◆ Work instruction: Identify each line in the entries that contains the string "Gardens", and copy those lines.

Page images and their extracted text
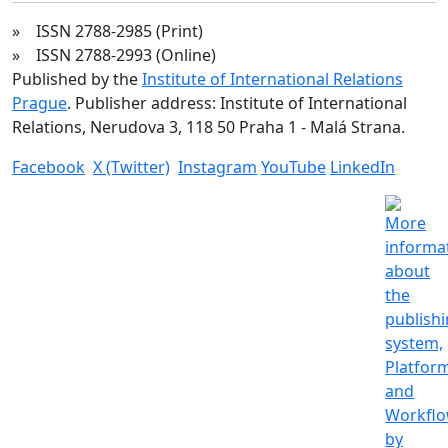
» ISSN 2788-2985 (Print)
» ISSN 2788-2993 (Online)
Published by the
Institute of International Relations
Prague
. Publisher address: Institute of International
Relations, Nerudova 3, 118 50 Praha 1 - Malá Strana.
Facebook
X (Twitter)
Instagram
YouTube
LinkedIn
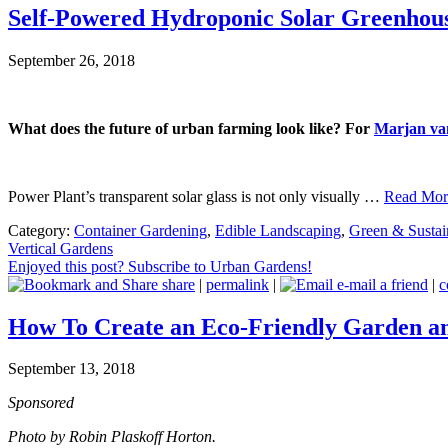
Self-Powered Hydroponic Solar Greenhouse
September 26, 2018
What does the future of urban farming look like? For
Marjan va
Power Plant’s transparent solar glass is not only visually …
Read More
Category:
Container Gardening
,
Edible Landscaping
,
Green & Sustai
Vertical Gardens
Enjoyed this post? Subscribe to Urban Gardens!
share
|
permalink
|
e-mail a friend
|
c
How To Create an Eco-Friendly Garden a
September 13, 2018
Sponsored
Photo by Robin Plaskoff Horton.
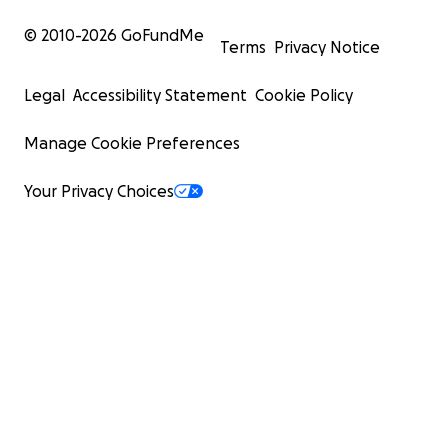
© 2010-
2026
GoFundMe
Terms
Privacy Notice
Legal
Accessibility Statement
Cookie Policy
Manage Cookie Preferences
Your Privacy Choices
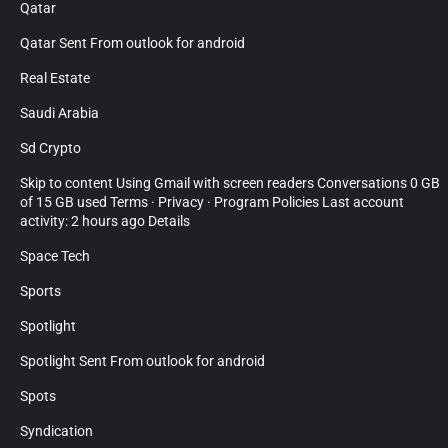
Qatar
Qatar Sent From outlook for android
Real Estate
Saudi Arabia
Sd Crypto
Skip to content Using Gmail with screen readers Conversations 0 GB
of 15 GB used Terms · Privacy · Program Policies Last account
activity: 2 hours ago Details
Space Tech
Sports
Spotlight
Spotlight Sent From outlook for android
Spots
Syndication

◆ Expected answer:
Vertical Gardens
Enjoyed this post? Subscribe to Urban Gardens!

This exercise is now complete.